ExampleCohomology of the torus $T^2$

Write $T^2 = U \cup V$ where $U$ and $V$ are open cylinders overlapping in two disjoint annuli, so $U \cap V \simeq S^1 \sqcup S^1$ . The Mayer-Vietoris sequence gives:

H^0(T^2) \cong \mathbb{R}, \quad H^1(T^2) \cong \mathbb{R}^2, \quad H^2(T^2) \cong \mathbb{R}.

The generators of $H^1$ correspond to the two independent loops (meridian and longitude), and the generator of $H^2$ is the area form.

ExampleCohomology of $S^n$ by induction

Cover $S^n$ by $U = S^n \setminus \{N\}$ and $V = S^n \setminus \{S\}$ (removing north and south poles).

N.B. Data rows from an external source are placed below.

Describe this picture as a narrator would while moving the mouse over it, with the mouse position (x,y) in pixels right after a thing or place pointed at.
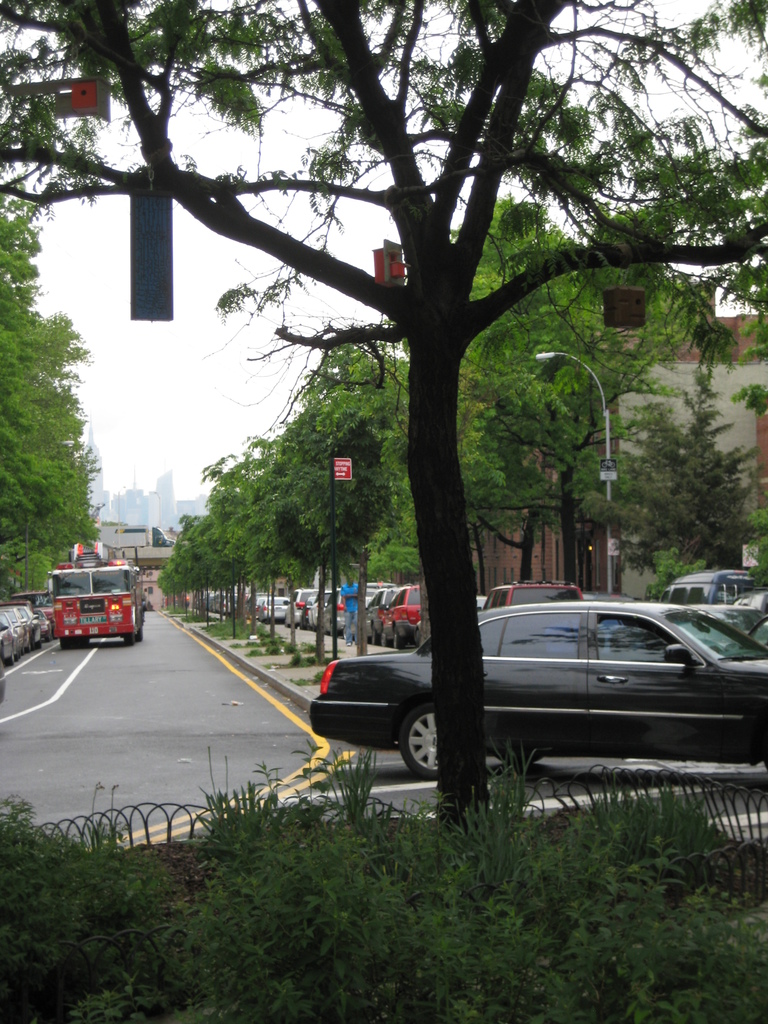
In this image there is the sky (150,367) towards the top of the image (203,326), there are buildings (155,507), there are trees (284,509), there is a tree (424,284) towards the top of the image (436,293), there is a road (139,717), there are vehicles (398,670) on the road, there are plants (307,936) towards the bottom of the image (376,921), there is a pole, there is a streetlight (610,525).
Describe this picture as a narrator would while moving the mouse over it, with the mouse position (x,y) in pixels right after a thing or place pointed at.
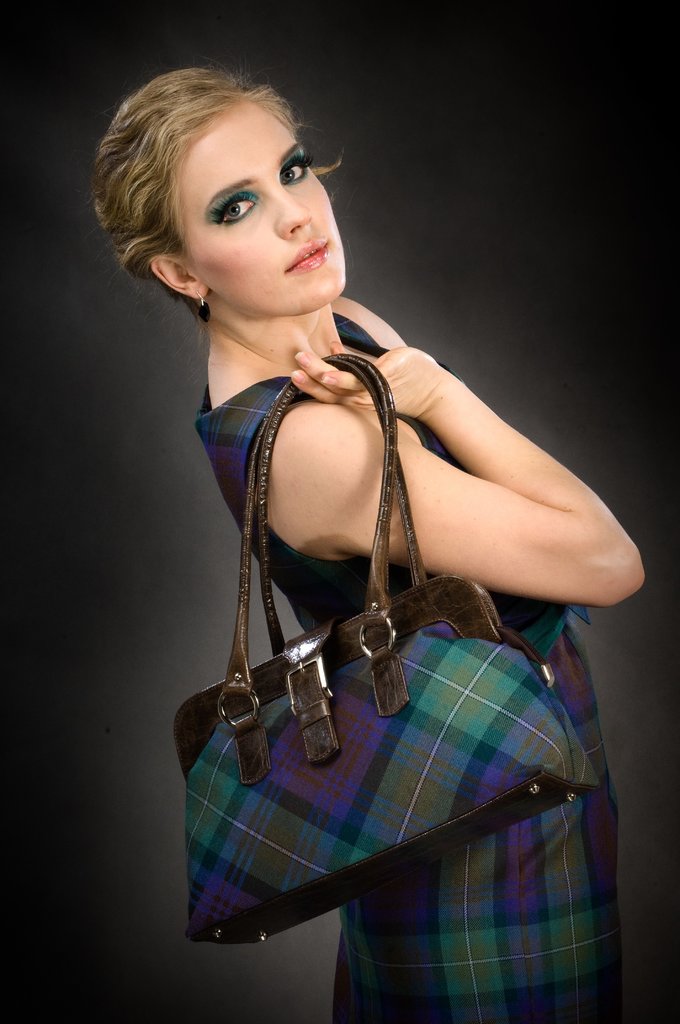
There is woman (191,244) in the image. In which the woman (365,343) is holding a handbag (361,381) on her hand (353,393).
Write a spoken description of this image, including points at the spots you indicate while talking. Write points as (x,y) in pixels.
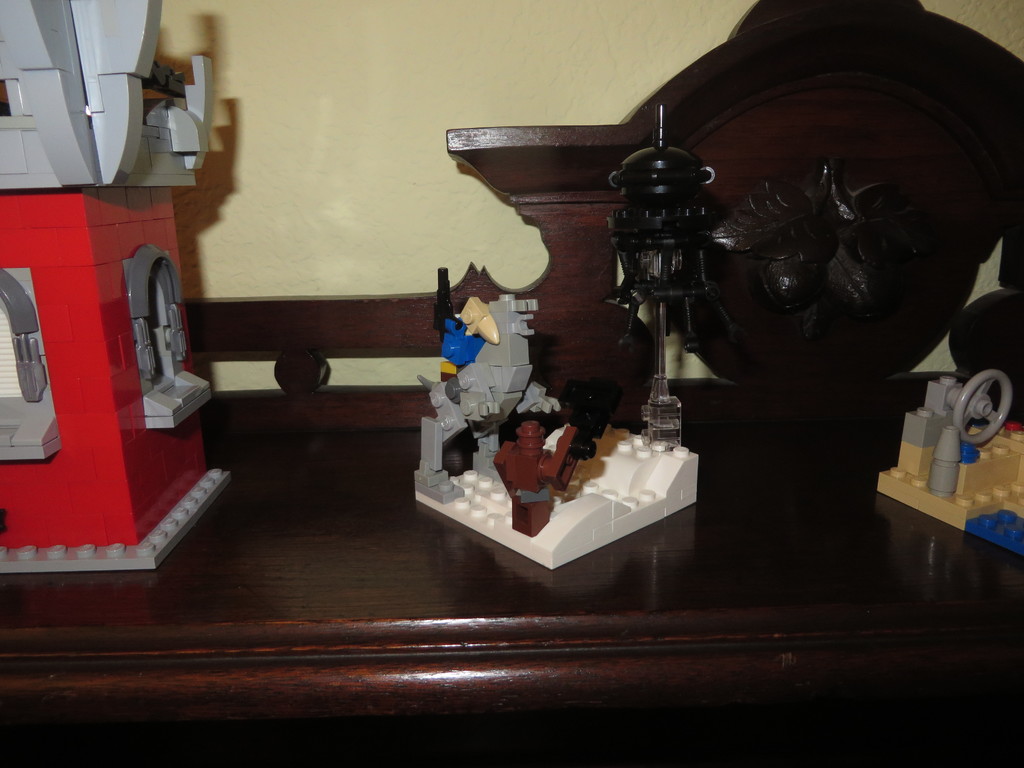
There is a table (413,599). On the there are some toys (1006,460) made with Lego (102,363). In the background (373,99) there is a wall (422,63). Also there is a wooden craft (824,167) is there.
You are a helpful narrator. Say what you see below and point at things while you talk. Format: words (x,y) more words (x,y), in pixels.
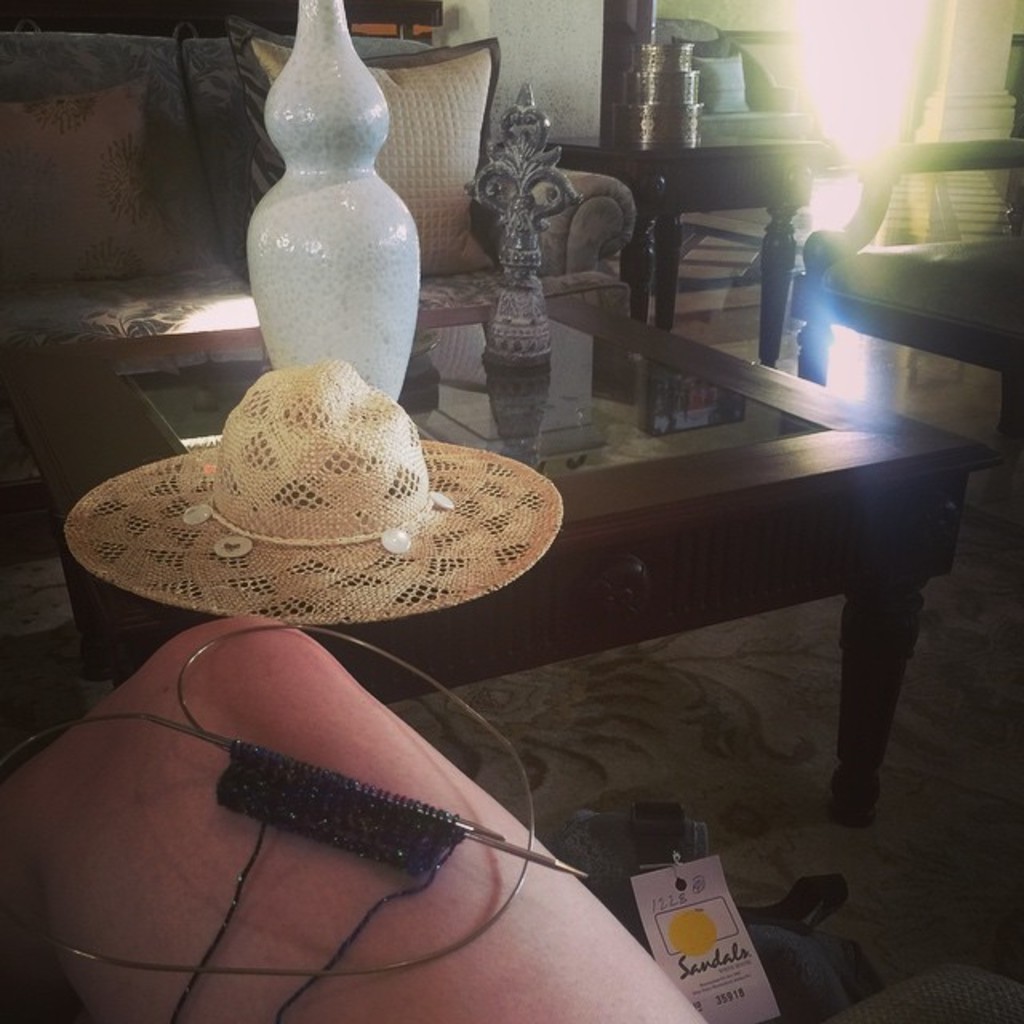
In the image we can see there are pillows (436,182) kept on the sofa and there is a vase (386,276) kept on the table (584,335). There is table (662,162) and chair (876,219) kept on the ground (1023,558) and there is a hat (386,555) kept on the table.
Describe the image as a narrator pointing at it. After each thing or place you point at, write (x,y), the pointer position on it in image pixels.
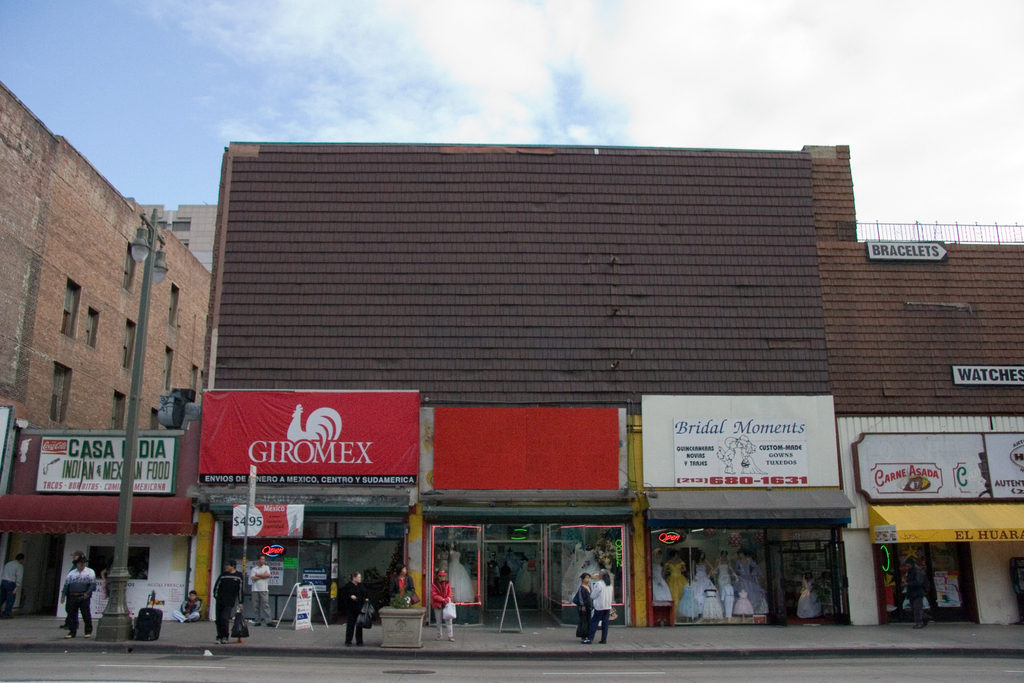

Both are contractible ( $\cong \mathbb{R}^n$ ) and $U \cap V \simeq S^{n-1}$ . The Mayer-Vietoris sequence gives:

For $k \geq 2$ : $H^k(S^n) \cong H^{k-1}(S^{n-1})$ . By induction: $H^k(S^n) = \mathbb{R}$ if $k = 0$ or $n$ , and $0$ otherwise.

The Kunneth Formula

Theorem5.3Kunneth formula

For smooth manifolds $M$ and $N$ with $H^*(M)$ finite-dimensional,

H^k_{\mathrm{dR}}(M \times N) \cong \bigoplus_{p+q=k} H^p_{\mathrm{dR}}(M) \otimes H^q_{\mathrm{dR}}(N).

ExampleKunneth for the torus

$T^n = (S^1)^n$ . By Kunneth, $H^k(T^n) \cong \binom{n}{k} \mathbb{R}$ , so the Betti numbers are binomial coefficients: $b_k = \binom{n}{k}$ . The total dimension is $\sum b_k = 2^n$ .

RemarkRing structure

The wedge product $\wedge: \Omega^p(M) \times \Omega^q(M) \to \Omega^{p+q}(M)$ descends to cohomology, giving $H^*_{\mathrm{dR}}(M)$ the structure of a graded-commutative algebra. This cup product structure carries more information than the individual cohomology groups alone.